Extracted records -

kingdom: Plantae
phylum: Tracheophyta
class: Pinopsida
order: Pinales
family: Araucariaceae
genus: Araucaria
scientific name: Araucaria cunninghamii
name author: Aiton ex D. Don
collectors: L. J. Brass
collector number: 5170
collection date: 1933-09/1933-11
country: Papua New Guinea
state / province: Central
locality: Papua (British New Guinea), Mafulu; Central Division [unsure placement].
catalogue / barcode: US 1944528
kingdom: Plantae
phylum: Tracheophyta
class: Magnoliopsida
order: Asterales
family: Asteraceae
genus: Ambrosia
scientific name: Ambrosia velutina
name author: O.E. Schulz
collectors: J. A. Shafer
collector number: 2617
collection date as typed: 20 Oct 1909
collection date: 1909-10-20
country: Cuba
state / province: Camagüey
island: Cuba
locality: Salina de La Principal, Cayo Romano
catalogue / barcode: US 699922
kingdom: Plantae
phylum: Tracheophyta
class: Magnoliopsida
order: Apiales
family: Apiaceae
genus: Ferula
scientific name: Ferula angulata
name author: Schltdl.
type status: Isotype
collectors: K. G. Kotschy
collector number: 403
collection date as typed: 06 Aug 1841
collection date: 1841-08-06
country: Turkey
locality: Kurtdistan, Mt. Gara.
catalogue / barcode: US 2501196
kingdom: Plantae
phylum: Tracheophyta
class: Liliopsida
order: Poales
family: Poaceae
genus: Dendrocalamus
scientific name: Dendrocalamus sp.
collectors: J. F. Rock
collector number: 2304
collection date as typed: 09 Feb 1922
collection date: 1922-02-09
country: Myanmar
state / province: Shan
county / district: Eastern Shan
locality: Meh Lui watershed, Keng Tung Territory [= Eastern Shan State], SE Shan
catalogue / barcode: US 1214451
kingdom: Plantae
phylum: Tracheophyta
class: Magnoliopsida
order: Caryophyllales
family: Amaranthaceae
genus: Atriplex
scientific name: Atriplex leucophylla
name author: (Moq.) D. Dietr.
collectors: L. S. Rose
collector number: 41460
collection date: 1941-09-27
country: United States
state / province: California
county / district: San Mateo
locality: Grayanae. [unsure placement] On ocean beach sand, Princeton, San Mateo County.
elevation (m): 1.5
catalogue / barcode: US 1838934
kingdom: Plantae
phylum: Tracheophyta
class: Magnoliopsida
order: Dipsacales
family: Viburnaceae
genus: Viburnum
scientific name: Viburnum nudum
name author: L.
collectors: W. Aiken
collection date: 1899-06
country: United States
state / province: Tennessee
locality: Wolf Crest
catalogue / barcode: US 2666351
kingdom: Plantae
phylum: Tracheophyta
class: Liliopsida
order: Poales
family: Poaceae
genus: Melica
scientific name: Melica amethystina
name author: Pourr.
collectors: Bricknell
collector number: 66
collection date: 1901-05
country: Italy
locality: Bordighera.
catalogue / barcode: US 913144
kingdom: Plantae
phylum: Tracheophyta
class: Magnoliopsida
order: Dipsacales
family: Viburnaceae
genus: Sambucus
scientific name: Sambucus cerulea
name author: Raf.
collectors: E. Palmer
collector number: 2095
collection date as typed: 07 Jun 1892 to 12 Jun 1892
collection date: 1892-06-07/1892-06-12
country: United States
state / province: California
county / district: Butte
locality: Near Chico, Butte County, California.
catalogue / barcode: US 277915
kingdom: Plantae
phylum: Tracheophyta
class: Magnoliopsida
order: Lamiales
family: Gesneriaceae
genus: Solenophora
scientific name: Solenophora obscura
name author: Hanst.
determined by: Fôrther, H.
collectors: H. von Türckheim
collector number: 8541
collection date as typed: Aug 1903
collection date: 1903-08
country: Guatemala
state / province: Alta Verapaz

EXERCISE BRIEF - Format every line of the records as a JSON list of strings, with one string per line and no entries for blank lines.

TASK SOLUTION -
[
  "kingdom: Plantae",
  "phylum: Tracheophyta",
  "class: Pinopsida",
  "order: Pinales",
  "family: Araucariaceae",
  "genus: Araucaria",
  "scientific name: Araucaria cunninghamii",
  "name author: Aiton ex D. Don",
  "collectors: L. J. Brass",
  "collector number: 5170",
  "collection date: 1933-09/1933-11",
  "country: Papua New Guinea",
  "state / province: Central",
  "locality: Papua (British New Guinea), Mafulu; Central Division [unsure placement].",
  "catalogue / barcode: US 1944528",
  "kingdom: Plantae",
  "phylum: Tracheophyta",
  "class: Magnoliopsida",
  "order: Asterales",
  "family: Asteraceae",
  "genus: Ambrosia",
  "scientific name: Ambrosia velutina",
  "name author: O.E. Schulz",
  "collectors: J. A. Shafer",
  "collector number: 2617",
  "collection date as typed: 20 Oct 1909",
  "collection date: 1909-10-20",
  "country: Cuba",
  "state / province: Camagüey",
  "island: Cuba",
  "locality: Salina de La Principal, Cayo Romano",
  "catalogue / barcode: US 699922",
  "kingdom: Plantae",
  "phylum: Tracheophyta",
  "class: Magnoliopsida",
  "order: Apiales",
  "family: Apiaceae",
  "genus: Ferula",
  "scientific name: Ferula angulata",
  "name author: Schltdl.",
  "type status: Isotype",
  "collectors: K. G. Kotschy",
  "collector number: 403",
  "collection date as typed: 06 Aug 1841",
  "collection date: 1841-08-06",
  "country: Turkey",
  "locality: Kurtdistan, Mt. Gara.",
  "catalogue / barcode: US 2501196",
  "kingdom: Plantae",
  "phylum: Tracheophyta",
  "class: Liliopsida",
  "order: Poales",
  "family: Poaceae",
  "genus: Dendrocalamus",
  "scientific name: Dendrocalamus sp.",
  "collectors: J. F. Rock",
  "collector number: 2304",
  "collection date as typed: 09 Feb 1922",
  "collection date: 1922-02-09",
  "country: Myanmar",
  "state / province: Shan",
  "county / district: Eastern Shan",
  "locality: Meh Lui watershed, Keng Tung Territory [= Eastern Shan State], SE Shan",
  "catalogue / barcode: US 1214451",
  "kingdom: Plantae",
  "phylum: Tracheophyta",
  "class: Magnoliopsida",
  "order: Caryophyllales",
  "family: Amaranthaceae",
  "genus: Atriplex",
  "scientific name: Atriplex leucophylla",
  "name author: (Moq.) D. Dietr.",
  "collectors: L. S. Rose",
  "collector number: 41460",
  "collection date: 1941-09-27",
  "country: United States",
  "state / province: California",
  "county / district: San Mateo",
  "locality: Grayanae. [unsure placement] On ocean beach sand, Princeton, San Mateo County.",
  "elevation (m): 1.5",
  "catalogue / barcode: US 1838934",
  "kingdom: Plantae",
  "phylum: Tracheophyta",
  "class: Magnoliopsida",
  "order: Dipsacales",
  "family: Viburnaceae",
  "genus: Viburnum",
  "scientific name: Viburnum nudum",
  "name author: L.",
  "collectors: W. Aiken",
  "collection date: 1899-06",
  "country: United States",
  "state / province: Tennessee",
  "locality: Wolf Crest",
  "catalogue / barcode: US 2666351",
  "kingdom: Plantae",
  "phylum: Tracheophyta",
  "class: Liliopsida",
  "order: Poales",
  "family: Poaceae",
  "genus: Melica",
  "scientific name: Melica amethystina",
  "name author: Pourr.",
  "collectors: Bricknell",
  "collector number: 66",
  "collection date: 1901-05",
  "country: Italy",
  "locality: Bordighera.",
  "catalogue / barcode: US 913144",
  "kingdom: Plantae",
  "phylum: Tracheophyta",
  "class: Magnoliopsida",
  "order: Dipsacales",
  "family: Viburnaceae",
  "genus: Sambucus",
  "scientific name: Sambucus cerulea",
  "name author: Raf.",
  "collectors: E. Palmer",
  "collector number: 2095",
  "collection date as typed: 07 Jun 1892 to 12 Jun 1892",
  "collection date: 1892-06-07/1892-06-12",
  "country: United States",
  "state / province: California",
  "county / district: Butte",
  "locality: Near Chico, Butte County, California.",
  "catalogue / barcode: US 277915",
  "kingdom: Plantae",
  "phylum: Tracheophyta",
  "class: Magnoliopsida",
  "order: Lamiales",
  "family: Gesneriaceae",
  "genus: Solenophora",
  "scientific name: Solenophora obscura",
  "name author: Hanst.",
  "determined by: Fôrther, H.",
  "collectors: H. von Türckheim",
  "collector number: 8541",
  "collection date as typed: Aug 1903",
  "collection date: 1903-08",
  "country: Guatemala",
  "state / province: Alta Verapaz"
]